Deterministic Fracture Mechanics An analysis that uses fixed values of input parameters to a fracture mechanics model to estimate a fixed model output or quantity of interest computed from the output.

Discrete versus Continuous Variables A discrete random variable is a variable that has a nonzero probability for only a finite, or countably infinite, set of values. A continuous random variable is a variable that has an absolutely continuous cumulative distribution function (Reference 0-3).

Distribution A function specifying the values that the random variable can take and the likelihood they will occur.

Engineering Judgment The scientific process by which a design, installation, operation/maintenance, or safety problem is systematically evaluated. The decision made by an engineer based on the available data to propose a design or a line of action.

Epistemic Uncertainty The uncertainty related to the lack of knowledge or confidence about the system or model; also known as state-of-knowledge uncertainty. As defined by the American Society of Mechanical Engineers (ASME)/American Nuclear Society (ANS) probabilistic risk assessment (PRA) standard (Reference 0-1), the uncertainty attributable to incomplete knowledge about a phenomenon that affects our ability to model it. Epistemic uncertainty is reflected in ranges of values for parameters, a range of viable models, the level of model detail, multiple expert interpretations, and statistical confidence. In principle, epistemic uncertainty can be reduced by the accumulation of additional information. (Epistemic uncertainty is sometimes also called modeling uncertainty.) (Reference 0-1)

Expert Elicitation A formal, structured, and documented process to obtain judgments from expert(s). May be used to obtain information from technical experts on topics that are uncertain. A process in which experts are assembled and their judgment is sought and aggregated in a formal way.

(Reference 0-1)

Expert Judgment Information (or opinion) provided by one or more technical experts based on their experience and knowledge. Used when there is a lack of information, for example, if certain parameter values are unknown, or there are questions about phenomenology in accident progression. May be part of a structured approach, such as expert elicitation, but is not necessarily as formal. May be the opinion of one or more experts, whereas expert elicitation is a highly structured process 103

in which the opinions of several experts are sought, collected, and aggregated in a very formal way. (Reference 0-1)

Failure Probability As defined in the ASME/ANS PRA standard (Reference 0-1), the likelihood that a system or component will fail to operate upon demand or fail to operate for a specific mission time (Reference 0-1). For components, can also be the likelihood of a component being in a defective, unacceptable condition (adverse condition or event) (e.g., leakage from reactor coolant pressure boundary).

Frequency The expected number of occurrences of an event or accident condition expressed per unit of time. Normally expressed in events per plant (or reactor) operating year or events per plant (or reactor) calendar year (Reference 0-1).

Global Sensitivity Analysis The study of how the uncertainty in the output or quantity of interest of a model (numerical or otherwise) can be apportioned to different sources of uncertainty in the model input. The term global ensures that the analysis considers more than just local or one-factor-at-a-time effects.

Hence, interactions and nonlinearities are important components of a global statistical sensitivity analysis (Reference 0-3).

-- SUPPLIED INFORMATION --

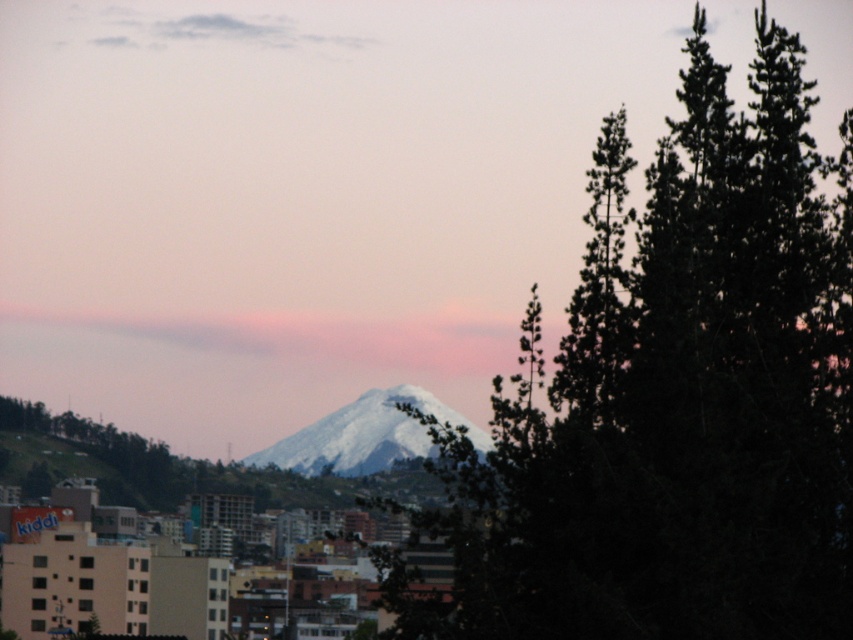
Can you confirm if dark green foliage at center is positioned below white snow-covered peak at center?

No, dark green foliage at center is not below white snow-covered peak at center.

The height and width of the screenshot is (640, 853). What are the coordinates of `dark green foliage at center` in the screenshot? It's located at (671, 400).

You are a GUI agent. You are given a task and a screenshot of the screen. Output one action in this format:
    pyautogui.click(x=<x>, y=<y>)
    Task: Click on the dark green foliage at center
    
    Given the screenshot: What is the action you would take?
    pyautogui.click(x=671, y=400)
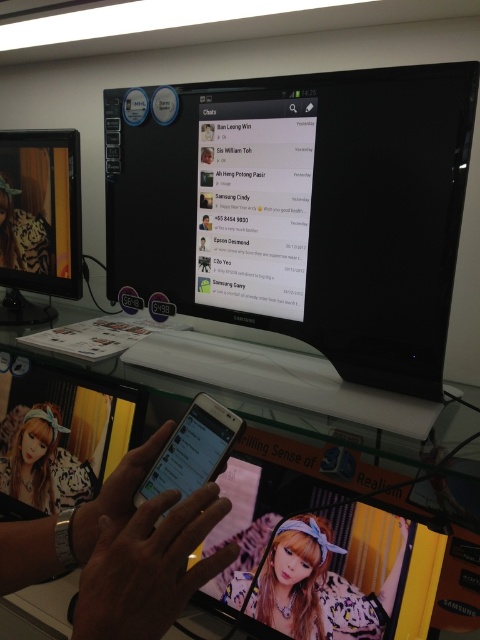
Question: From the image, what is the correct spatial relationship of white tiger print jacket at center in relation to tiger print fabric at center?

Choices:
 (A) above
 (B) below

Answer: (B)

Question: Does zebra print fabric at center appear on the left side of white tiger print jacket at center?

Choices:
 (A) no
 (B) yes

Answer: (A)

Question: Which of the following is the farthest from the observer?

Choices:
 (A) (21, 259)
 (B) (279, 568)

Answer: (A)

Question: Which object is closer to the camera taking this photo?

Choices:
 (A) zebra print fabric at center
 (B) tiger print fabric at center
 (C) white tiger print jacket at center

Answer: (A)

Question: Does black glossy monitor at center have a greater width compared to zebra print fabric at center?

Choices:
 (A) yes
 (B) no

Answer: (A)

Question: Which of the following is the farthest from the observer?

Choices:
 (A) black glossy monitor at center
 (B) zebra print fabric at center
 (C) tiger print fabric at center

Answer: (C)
--
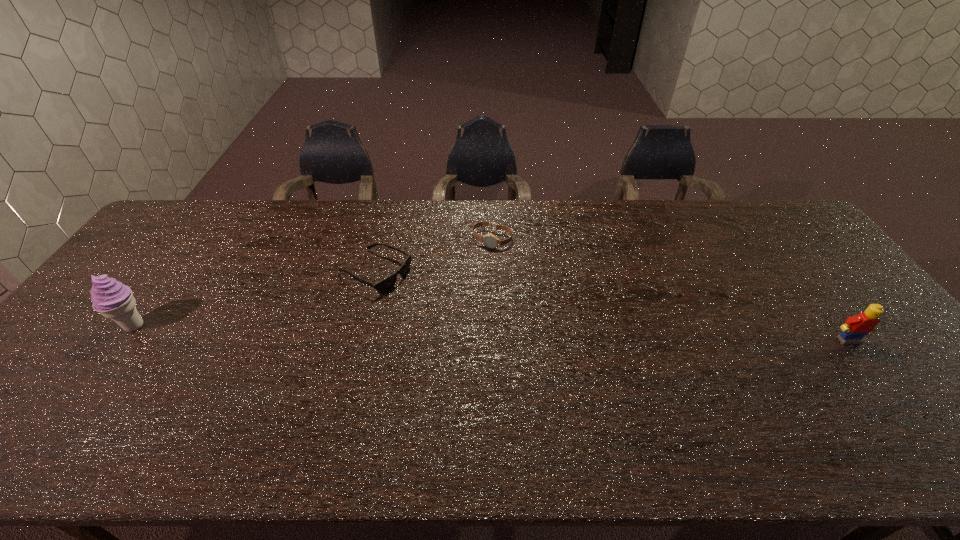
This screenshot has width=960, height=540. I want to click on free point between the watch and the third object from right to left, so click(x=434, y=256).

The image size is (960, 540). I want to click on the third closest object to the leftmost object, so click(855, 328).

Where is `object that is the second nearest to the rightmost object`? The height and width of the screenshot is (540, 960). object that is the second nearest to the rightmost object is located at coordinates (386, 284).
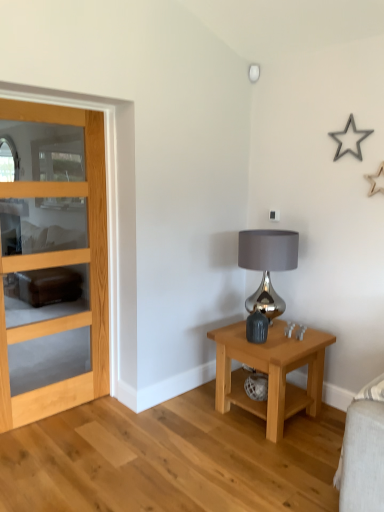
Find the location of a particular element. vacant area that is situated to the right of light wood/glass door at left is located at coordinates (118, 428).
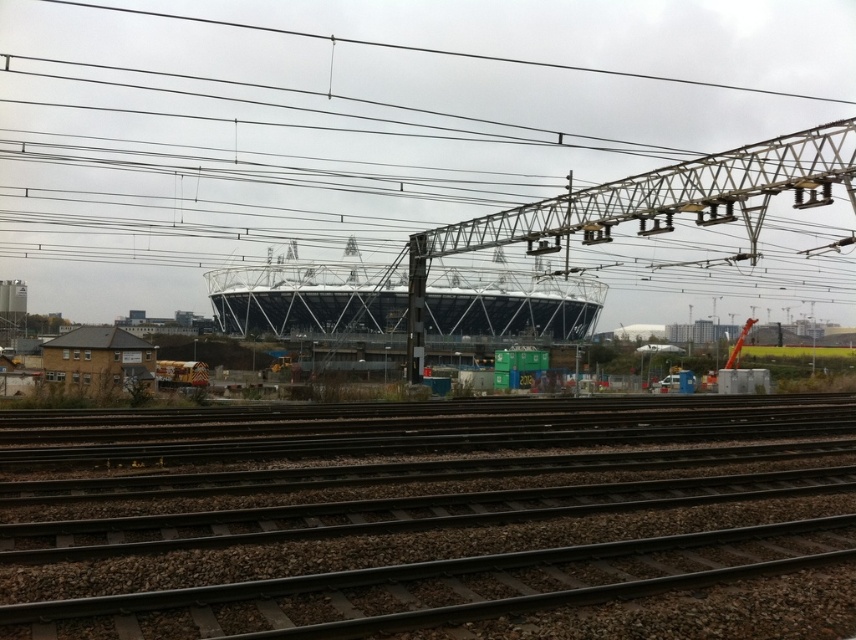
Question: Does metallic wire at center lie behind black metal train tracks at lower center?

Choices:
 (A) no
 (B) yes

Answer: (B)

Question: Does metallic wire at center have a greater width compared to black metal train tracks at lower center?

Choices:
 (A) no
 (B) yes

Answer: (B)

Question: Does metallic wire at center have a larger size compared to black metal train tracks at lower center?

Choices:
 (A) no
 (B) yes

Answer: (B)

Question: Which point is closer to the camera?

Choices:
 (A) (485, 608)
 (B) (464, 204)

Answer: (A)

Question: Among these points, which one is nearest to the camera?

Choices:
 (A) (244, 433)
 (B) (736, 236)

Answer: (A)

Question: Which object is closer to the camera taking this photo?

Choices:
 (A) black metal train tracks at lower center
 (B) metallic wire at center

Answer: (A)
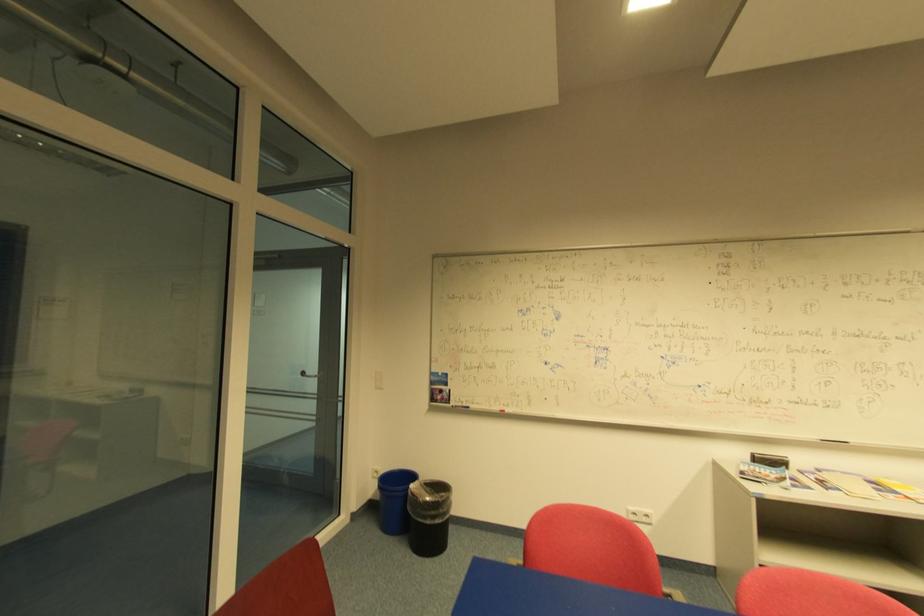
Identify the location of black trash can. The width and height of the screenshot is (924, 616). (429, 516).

-- REQUIRED ACTION --
Reproduce word for word the stretch of the glossary that begins at "Global Sensitivity Analysis" and stops after "or one-factor-at-a-time effects.".

-- YOUR RESPONSE --
Global Sensitivity Analysis The study of how the uncertainty in the output or quantity of interest of a model (numerical or otherwise) can be apportioned to different sources of uncertainty in the model input. The term global ensures that the analysis considers more than just local or one-factor-at-a-time effects.